While Google is working hard to keep Google Workspace users away from the threat of phishing, there are also some things you (or your account administrator) can do. This way, with a strong internal defense and the help you get from Google specialists, attackers won’t stand a chance against your business! Phishing is the attempt to obtain sensitive information such as email addresses, usernames, passwords, credit card details and others , often for malicious reasons, by disguising as a trustworthy source. We see most of these delivered by email, many times by a trustworthy sender as their account has been compromised and the trap email sent to you from them. Read more about how Phishing in Google Workspace works here

#1: 2-step Verification

Also known as 2SV by specialists, this is the best way of preventing unwanted access to accounts even when the password was compromised. Google Workspace offers this setting and you only have to enforce it by asking users a second form of identification (phone or email verification, mobile app notifications) Google Workspace also supports hardware authenticators such as USB key authentication. By using special security keys, you reduce the risk posed by stolen credentials. The key only works with authorized sites and can be managed and monitored from the Admin console.

     #2: Password Alert

Password Alert is a Chrome extension that checks pages for fake Google sign-in pages. When such a page is found, the admin is notified if the user entered their credentials.

 The extension can be deployed by the admin from the Google Admin Console on all your devices. For this, you should follow this path: Device management > App Management > Password Alert (make sure to check “Force installation” under both “User Settings” and “Public session settings.”) Even better, an account administrator has the possibility to enforce a password change policy when such an event is registered. You can also send email alerts.

#3: Trusted Apps

Google Workspace implements a feature called OAuth apps whitelisting that allows admins to specify the apps that can ask for your user’s credentials. This prevents malicious apps from infiltrating your security system by taking advantage of employees’ negligence.

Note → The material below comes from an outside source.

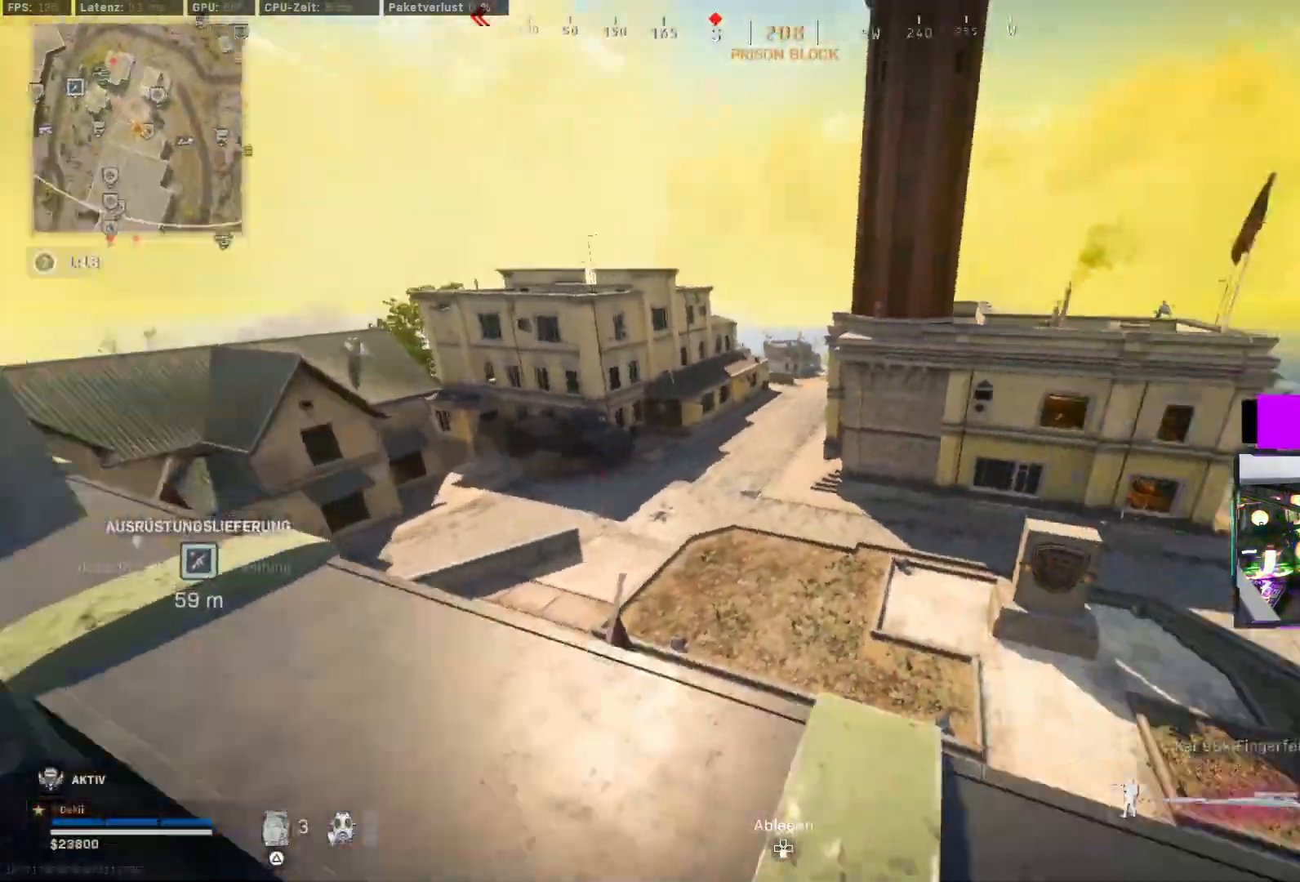
{"dt_ms": 500, "buttons": [], "left_stick": "center", "right_stick": "up-right", "events": [[33, "CROSS", "up"], [50, "SQUARE", "up"], [83, "left_stick", "left"], [100, "SQUARE", "down"], [250, "SQUARE", "up"], [300, "left_stick", "down-left"], [367, "right_stick", "up-right"], [483, "left_stick", "center"]]}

#4: Disable POP and IMAP where it’s not needed

Gmail clients are considered secure on all mobile platforms because they use Google Safe Browsing and support anti-phishing security measures. This way, any link or attachment considered suspicious is disabled before it reaches the user. By disabling POP and IMAP on devices that don’t require them, admins make sure users won’t be using other email clients. These services can be disabled at an organizational level, but keep in mind that all third party email clients (besides Gmail) will stop working.

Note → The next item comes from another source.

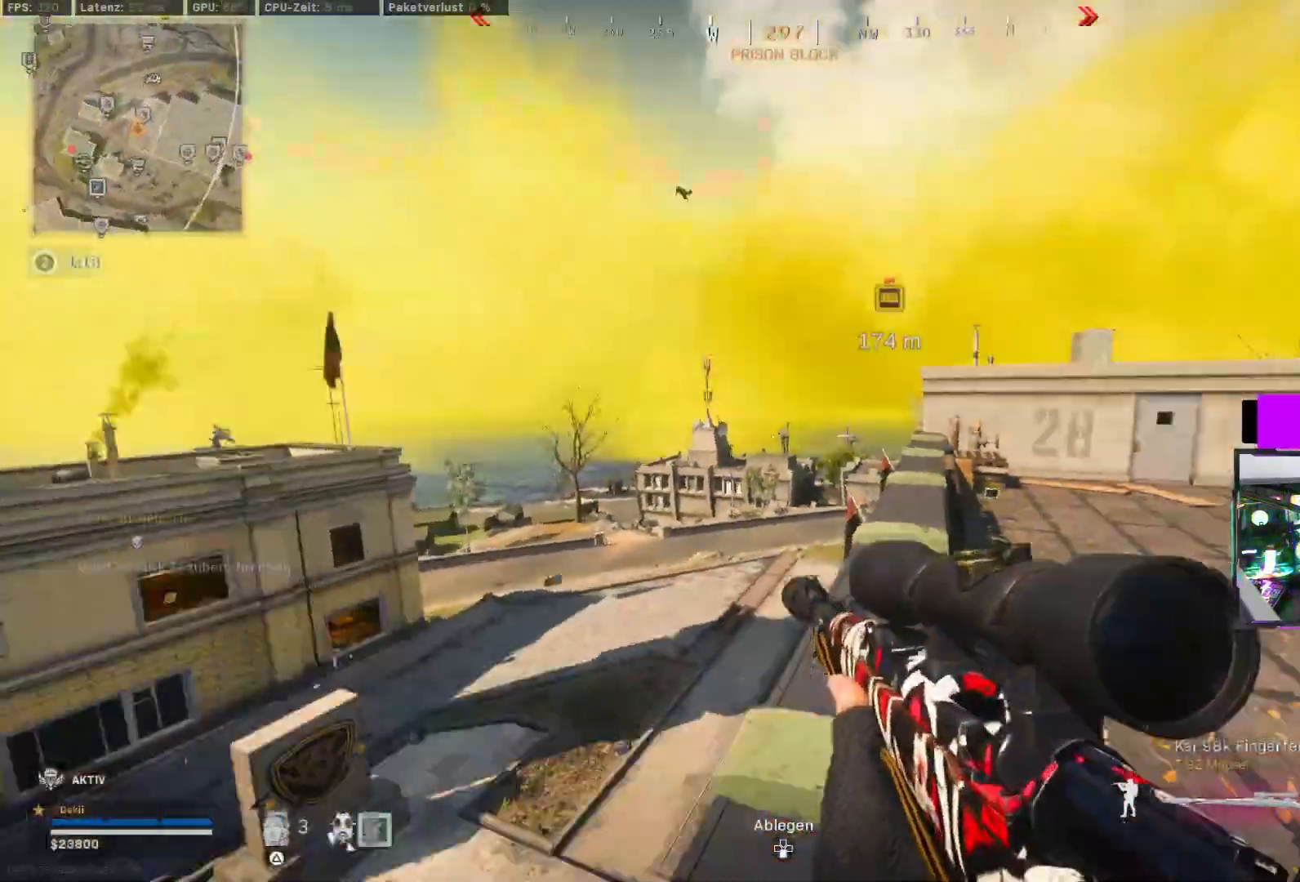
{"dt_ms": 500, "buttons": [], "left_stick": "up-right", "right_stick": "left", "events": [[17, "left_stick", "up"], [67, "right_stick", "center"], [117, "L3", "down"], [200, "right_stick", "right"], [233, "L3", "up"], [300, "left_stick", "down-right"], [300, "right_stick", "left"], [500, "left_stick", "up-right"]]}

#5: External Reply Warnings

Gmail clients are set to warn Google Workspace users on emails that look suspicious. These are usually new email interactions, emails that are not connected with their domain, or email addresses that they don’t usually interact with.

To set such a warning, you should visit the Advanced Gmail setting in the Admin Console. While the warning is the only setting your admin can enforce, you can educate your employees to pay attention to the warning message. By avoiding forged or malicious emails, you protect your business and your data.

#6: Publish a DMARC policy for your company

Such a policy will strengthen your domain reputation and will help avoid damage from phishing attacks. By turning on DKIM email signing, you basically make sure that emails that come from your domain are actually from you. Your business partners can trust your links and attachment completely.

#7: Android Work Profiles

By enforcing work profiles on your employees’ devices, you separate the apps used for work from the ones used for personal activities. This also means that you separate the company data from the personal data on each mobile device affiliated with your organization. You can also block installation of certain apps on the work profile to protect malicious software from accessing confidential information.